A team of researchers from the University of Michigan and the Henry Ford Health System is shedding new light on important differences in triple-negative breast cancer tumours from African, African American and white patients.
The work was conducted using mouse xenograft models implanted with patient breast tumours.
The findings, which recently appeared in Breast Cancer Research and Treatment, point toward several genes with significantly higher activity in tumours from Ghanaian and African American women — which could potentially serve as targets for developing new drugs.
Triple-negative breast cancer is more aggressive than other types of the disease and lacks targeted therapeutic options.

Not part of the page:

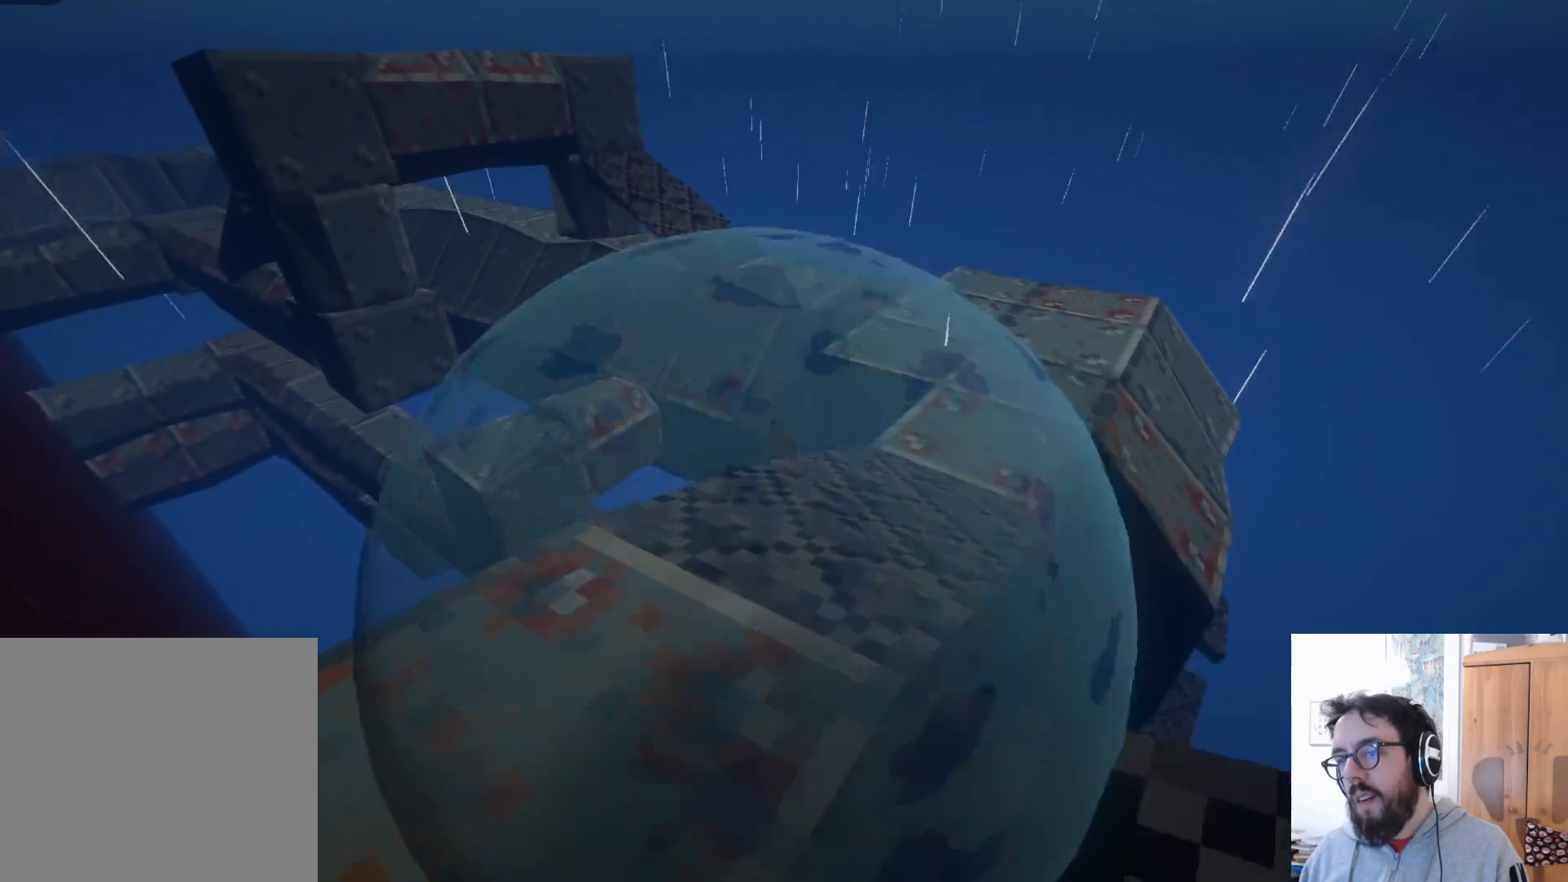
{"dt_ms": 500, "buttons": [], "left_stick": "right", "right_stick": "down-right", "events": [[117, "left_stick", "right"], [383, "right_stick", "down-right"]]}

It accounts for up to 25% of breast cancers in African American women and up to 80% in Ghanaians, which contributes to racial and ethnic disparities in overall outcomes.
“We found that women with African ancestry had enrichment of genes related to immune responses and processes in their cancer’s stem cells,” says study first author Evelyn M. Jiagge, M.D., Ph.D., a researcher at the Henry Ford Cancer Institute, and a trainee of senior author Sofia Merajver, M.D., Ph.D., director of the Breast and Ovarian Cancer Risk and Evaluation Program at the U-M Rogel Cancer Center and of co-author Max Wicha, M.D., director of the Forbes Institute for Cancer Discovery at U-M. “These genes included PD-L1, a marker of a critical checkpoint in cellular immune response which is thought to be a key molecule that helps tumours to suppress the body’s natural immune response.”
The work suggests further study into the role of immune-related genes in breast cancer stem cells may help develop new approaches to treat triple-negative breast cancer, and thus to help reduce survival disparities in women with African ancestry, Merajver adds.